What Ivy League students are reading that you aren’t

“If you want an Ivy League education, you could fork over $200 grand or so and go to Cornell or Harvard for four years. Alternatively, you could save a ton of cash by simply reading the same books Ivy League students are assigned.” …

https://www.washingtonpost.com/news/wonk/wp/2016/02/03/what-ivy-league-students-are-reading-that-you-arent/

I love that syllabi are becoming public but I completely disagree with this:

Reading a book isn’t the same as reading it, discussing it, being lectured on it, being evaluated in some way on your comprehension of it, etc, etc.

And course content is far from the only benefit of attending an Ivy League school…

This is strange. Separating out the Ivy League from ‘everyone else’ is silly on one level, because you’re artificially dividing them from peers like MIT, Stanford, Duke, Georgetown, Vanderbilt, Emory, UCLA, Berkeley, UVa, Michigan, etc. Secondly, this is going to be very much based upon major and the curriculum. I bet the kids at St. John’s are far more likely to read The Prince or Republic than your average physics major at Harvard or Cornell. And my Columbia students looked at me like I had lost my mind when I referred them to The Elements of Style.

Also, in order to be included professors have to voluntarily make their syllabi available to the project. I do have to say that I very much appreciate the Syllabus of the Month for January 2016: “Social Theory Through Complaining.” (http://opensyllabusproject.org/syllabus-of-the-month-jan-2016/). I am relatively sure that I made every single complaint on the weekly topic list while studying sociological theory in grad school. LOL!

On a personal level, I read The Prince, Republic, The Elements of Style, “Letter from a Birmingham Jail,” On Liberty, and Democracy in America at my decidedly non-Ivy League undergraduate college.

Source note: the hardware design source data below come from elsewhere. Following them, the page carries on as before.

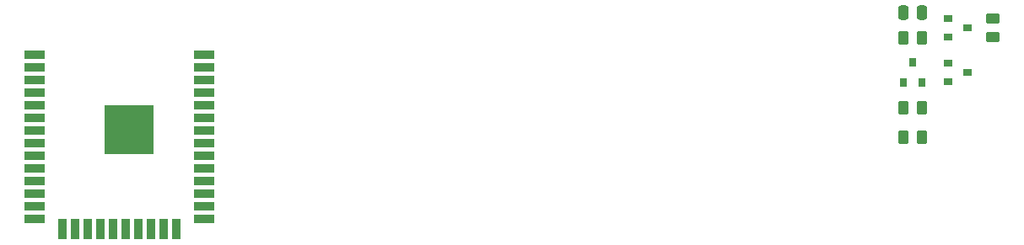
<source format=gbr>
%TF.GenerationSoftware,KiCad,Pcbnew,(5.99.0-6632-gb710573c5)*%
%TF.CreationDate,2020-12-08T22:19:28-05:00*%
%TF.ProjectId,zoom_pad,7a6f6f6d-5f70-4616-942e-6b696361645f,rev?*%
%TF.SameCoordinates,Original*%
%TF.FileFunction,Paste,Bot*%
%TF.FilePolarity,Positive*%
%FSLAX46Y46*%
G04 Gerber Fmt 4.6, Leading zero omitted, Abs format (unit mm)*
G04 Created by KiCad (PCBNEW (5.99.0-6632-gb710573c5)) date 2020-12-08 22:19:28*
%MOMM*%
%LPD*%
G01*
G04 APERTURE LIST*
G04 Aperture macros list*
%AMRoundRect*
0 Rectangle with rounded corners*
0 $1 Rounding radius*
0 $2 $3 $4 $5 $6 $7 $8 $9 X,Y pos of 4 corners*
0 Add a 4 corners polygon primitive as box body*
4,1,4,$2,$3,$4,$5,$6,$7,$8,$9,$2,$3,0*
0 Add four circle primitives for the rounded corners*
1,1,$1+$1,$2,$3,0*
1,1,$1+$1,$4,$5,0*
1,1,$1+$1,$6,$7,0*
1,1,$1+$1,$8,$9,0*
0 Add four rect primitives between the rounded corners*
20,1,$1+$1,$2,$3,$4,$5,0*
20,1,$1+$1,$4,$5,$6,$7,0*
20,1,$1+$1,$6,$7,$8,$9,0*
20,1,$1+$1,$8,$9,$2,$3,0*%
G04 Aperture macros list end*
%ADD10RoundRect,0.250000X-0.450000X0.262500X-0.450000X-0.262500X0.450000X-0.262500X0.450000X0.262500X0*%
%ADD11R,2.000000X0.900000*%
%ADD12R,0.900000X2.000000*%
%ADD13R,5.000000X5.000000*%
%ADD14RoundRect,0.250000X-0.262500X-0.450000X0.262500X-0.450000X0.262500X0.450000X-0.262500X0.450000X0*%
%ADD15RoundRect,0.250000X0.262500X0.450000X-0.262500X0.450000X-0.262500X-0.450000X0.262500X-0.450000X0*%
%ADD16R,0.800000X0.900000*%
%ADD17R,0.900000X0.800000*%
%ADD18RoundRect,0.250000X-0.250000X-0.475000X0.250000X-0.475000X0.250000X0.475000X-0.250000X0.475000X0*%
G04 APERTURE END LIST*
D10*
%TO.C,R2*%
X170500000Y-94412500D03*
X170500000Y-92587500D03*
%TD*%
D11*
%TO.C,U1*%
X74320000Y-96245000D03*
X74320000Y-97515000D03*
X74320000Y-98785000D03*
X74320000Y-100055000D03*
X74320000Y-101325000D03*
X74320000Y-102595000D03*
X74320000Y-103865000D03*
X74320000Y-105135000D03*
X74320000Y-106405000D03*
X74320000Y-107675000D03*
X74320000Y-108945000D03*
X74320000Y-110215000D03*
X74320000Y-111485000D03*
X74320000Y-112755000D03*
D12*
X77105000Y-113755000D03*
X78375000Y-113755000D03*
X79645000Y-113755000D03*
X80915000Y-113755000D03*
X82185000Y-113755000D03*
X83455000Y-113755000D03*
X84725000Y-113755000D03*
X85995000Y-113755000D03*
X87265000Y-113755000D03*
X88535000Y-113755000D03*
D11*
X91320000Y-112755000D03*
X91320000Y-111485000D03*
X91320000Y-110215000D03*
X91320000Y-108945000D03*
X91320000Y-107675000D03*
X91320000Y-106405000D03*
X91320000Y-105135000D03*
X91320000Y-103865000D03*
X91320000Y-102595000D03*
X91320000Y-101325000D03*
X91320000Y-100055000D03*
X91320000Y-98785000D03*
X91320000Y-97515000D03*
X91320000Y-96245000D03*
D13*
X83820000Y-103745000D03*
%TD*%
D14*
%TO.C,R4*%
X163412500Y-101500000D03*
X161587500Y-101500000D03*
%TD*%
%TO.C,R3*%
X163412500Y-104500000D03*
X161587500Y-104500000D03*
%TD*%
D15*
%TO.C,R1*%
X161587500Y-94500000D03*
X163412500Y-94500000D03*
%TD*%
D16*
%TO.C,Q2*%
X162500000Y-97000000D03*
X161550000Y-99000000D03*
X163450000Y-99000000D03*
%TD*%
D17*
%TO.C,Q1*%
X168000000Y-93500000D03*
X166000000Y-92550000D03*
X166000000Y-94450000D03*
%TD*%
%TO.C,D1*%
X168000000Y-98000000D03*
X166000000Y-97050000D03*
X166000000Y-98950000D03*
%TD*%
D18*
%TO.C,C1*%
X163450000Y-92000000D03*
X161550000Y-92000000D03*
%TD*%
M02*

</source>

I also read the less male- and white-centric Gender Trouble, “History Will Absolve Me”, Pedagogy of the Oppressed, The Wretched of the Earth, Sundiata and other selections in philosophy and the humanities. (Some I was surprised to see left off were The Social Contract by Rousseau and The Protestant Ethic by Weber - although The Protestant Ethic is #2 on the sociology list. And there’s no Foucault!)

I read Hamlet, Frankenstein, Heart of Darkness and the Canterbury Tales in high school. (And The Awakening, which was one of my favorites.)

I’ve read very few of these- and really have no interest either. There are very few books by ancient men that I care for and I don’t particularly consider them necessary to be an “educated” person.

@romanigypsyeyes While many of these are by ancient men and, in general, many college readings center around old, white, western men, I think to write off the whole category is a bit far.

For example, A Theory of Justice is one of my favorite philosophy books / pieces - it was published in 1971. I would say that if more people learned about Rawls, a lot of current thought would be revised.

I do agree that you don’t at all need to read any of these to be educated, but I do think some of these have some significant value.

Also, as a sophomore at a non-ivy college, I have read half of the ivy list - partially due to my interest in philosophy and taking philosophy courses. I would agree that the list itself doesn’t really offer much insight.

@julliet wait, that syllabus was real!? I saw it elsewhere and assumed it was fake.